Wrong. A search through the literature will show “Chang liver” cells are still being used as if they were liver cells, with no mention of the misidentification. Hundreds of papers in the last fifteen years have done so, and their appearance in the literature shows no signs of going down. If anything, it may be slightly increasing. This new paper finds the same trend. The number of papers citing cell lines that are known to be wrong is increasing – perhaps not as a percentage of all scientific papers, but it sure isn’t going down, despite numerous warnings and exhortations.
You’d think that this would largely be a problem for areas where research has not been as well established, or where appropriate safeguards haven’t yet been put in place. For example, a 2015 report – from China – suggested that 85% of the cell lines established there were wrong, and were almost entirely HeLa cells. This latest work finds that China’s share of the contaminated cell line literature is indeed rising rapidly (like, congratulations, guys), but that the majority of such papers are still from the US, Japan, Germany, and the like.

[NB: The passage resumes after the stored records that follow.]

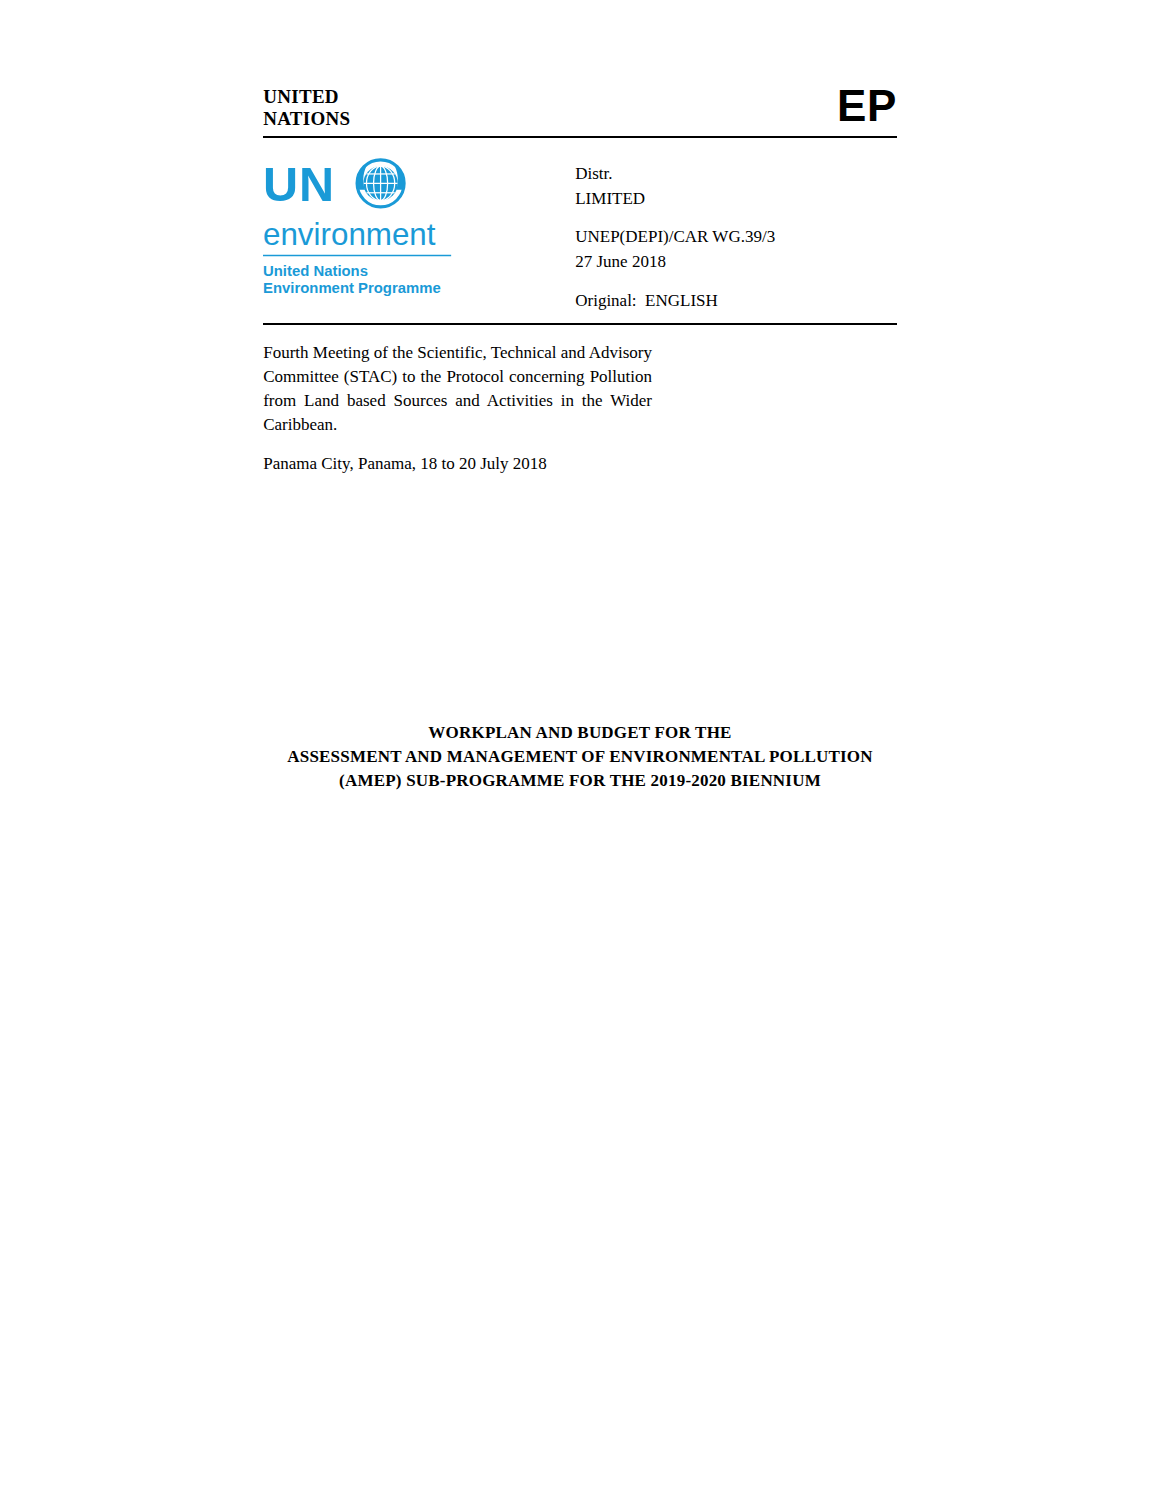UNITED
NATIONS
EP
UN environment United Nations Environment Programme
Distr.
LIMITED
UNEP(DEPI)/CAR WG.39/3
27 June 2018
Original: ENGLISH
Fourth Meeting of the Scientific, Technical and Advisory Committee (STAC) to the Protocol concerning Pollution from Land based Sources and Activities in the Wider Caribbean.
Panama City, Panama, 18 to 20 July 2018
WORKPLAN AND BUDGET FOR THE
ASSESSMENT AND MANAGEMENT OF ENVIRONMENTAL POLLUTION
(AMEP) SUB-PROGRAMME FOR THE 2019-2020 BIENNIUM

No one has any room to feel superior, for all have HeLa-ed.
What to do? At the very least, the authors suggest, we could flag these papers in the databases with a note that they used a cell line that is known to be misidentified. Later readers can then deal with them as they will. But for papers going forward, I’m stumped. Nothing seems to have worked. Just as with bad chemical probes, people just plow right ahead no matter how many warning flares you send up. Any ideas?